=== Begin Enclosure ===
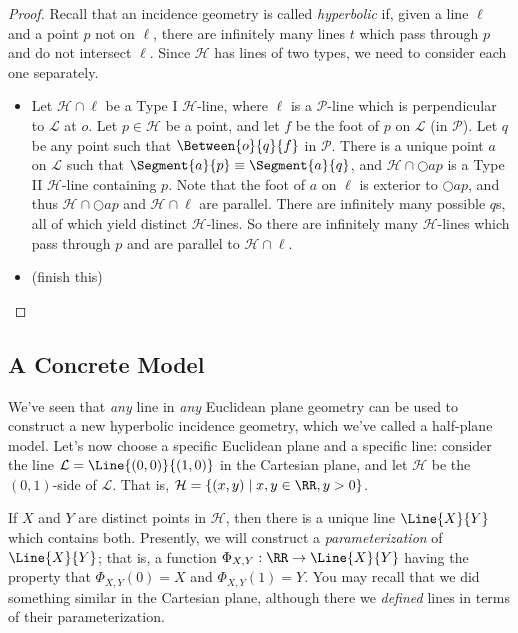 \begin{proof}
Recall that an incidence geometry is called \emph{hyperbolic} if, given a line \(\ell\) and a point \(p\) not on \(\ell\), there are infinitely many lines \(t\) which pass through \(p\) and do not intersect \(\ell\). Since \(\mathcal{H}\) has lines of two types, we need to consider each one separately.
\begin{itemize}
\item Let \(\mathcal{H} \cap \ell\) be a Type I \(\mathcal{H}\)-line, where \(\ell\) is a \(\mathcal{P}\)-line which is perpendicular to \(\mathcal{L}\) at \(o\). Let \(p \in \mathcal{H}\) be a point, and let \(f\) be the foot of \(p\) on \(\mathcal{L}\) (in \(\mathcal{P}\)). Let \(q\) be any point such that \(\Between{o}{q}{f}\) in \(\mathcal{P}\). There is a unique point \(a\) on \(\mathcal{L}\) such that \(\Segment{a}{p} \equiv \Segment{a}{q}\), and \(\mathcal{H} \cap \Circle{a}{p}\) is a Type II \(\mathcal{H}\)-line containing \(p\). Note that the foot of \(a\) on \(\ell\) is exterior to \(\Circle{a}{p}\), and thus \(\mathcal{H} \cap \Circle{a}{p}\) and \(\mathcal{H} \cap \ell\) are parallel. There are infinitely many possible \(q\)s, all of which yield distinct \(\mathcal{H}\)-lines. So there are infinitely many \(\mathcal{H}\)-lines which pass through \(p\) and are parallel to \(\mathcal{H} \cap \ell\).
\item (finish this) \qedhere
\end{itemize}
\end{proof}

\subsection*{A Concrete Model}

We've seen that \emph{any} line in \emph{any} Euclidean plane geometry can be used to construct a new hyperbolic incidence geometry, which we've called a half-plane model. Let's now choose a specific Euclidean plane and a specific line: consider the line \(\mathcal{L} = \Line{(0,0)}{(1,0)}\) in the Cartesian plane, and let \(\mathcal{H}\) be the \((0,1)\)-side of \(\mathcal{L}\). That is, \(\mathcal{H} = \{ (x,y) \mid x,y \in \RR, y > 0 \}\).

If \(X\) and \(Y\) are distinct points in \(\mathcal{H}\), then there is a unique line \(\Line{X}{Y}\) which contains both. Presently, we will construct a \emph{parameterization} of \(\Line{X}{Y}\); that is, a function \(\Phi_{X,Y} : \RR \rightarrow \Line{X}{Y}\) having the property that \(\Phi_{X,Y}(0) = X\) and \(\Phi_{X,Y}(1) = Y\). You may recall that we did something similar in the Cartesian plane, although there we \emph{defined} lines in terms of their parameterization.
=== End Enclosure ===
TASK DESCRIPTION:
Working through the data above, find every line holding "many" and copy it.

TASK RESPONSE:
Recall that an incidence geometry is called \emph{hyperbolic} if, given a line \(\ell\) and a point \(p\) not on \(\ell\), there are infinitely many lines \(t\) which pass through \(p\) and do not intersect \(\ell\). Since \(\mathcal{H}\) has lines of two types, we need to consider each one separately.
\item Let \(\mathcal{H} \cap \ell\) be a Type I \(\mathcal{H}\)-line, where \(\ell\) is a \(\mathcal{P}\)-line which is perpendicular to \(\mathcal{L}\) at \(o\). Let \(p \in \mathcal{H}\) be a point, and let \(f\) be the foot of \(p\) on \(\mathcal{L}\) (in \(\mathcal{P}\)). Let \(q\) be any point such that \(\Between{o}{q}{f}\) in \(\mathcal{P}\). There is a unique point \(a\) on \(\mathcal{L}\) such that \(\Segment{a}{p} \equiv \Segment{a}{q}\), and \(\mathcal{H} \cap \Circle{a}{p}\) is a Type II \(\mathcal{H}\)-line containing \(p\). Note that the foot of \(a\) on \(\ell\) is exterior to \(\Circle{a}{p}\), and thus \(\mathcal{H} \cap \Circle{a}{p}\) and \(\mathcal{H} \cap \ell\) are parallel. There are infinitely many possible \(q\)s, all of which yield distinct \(\mathcal{H}\)-lines. So there are infinitely many \(\mathcal{H}\)-lines which pass through \(p\) and are parallel to \(\mathcal{H} \cap \ell\).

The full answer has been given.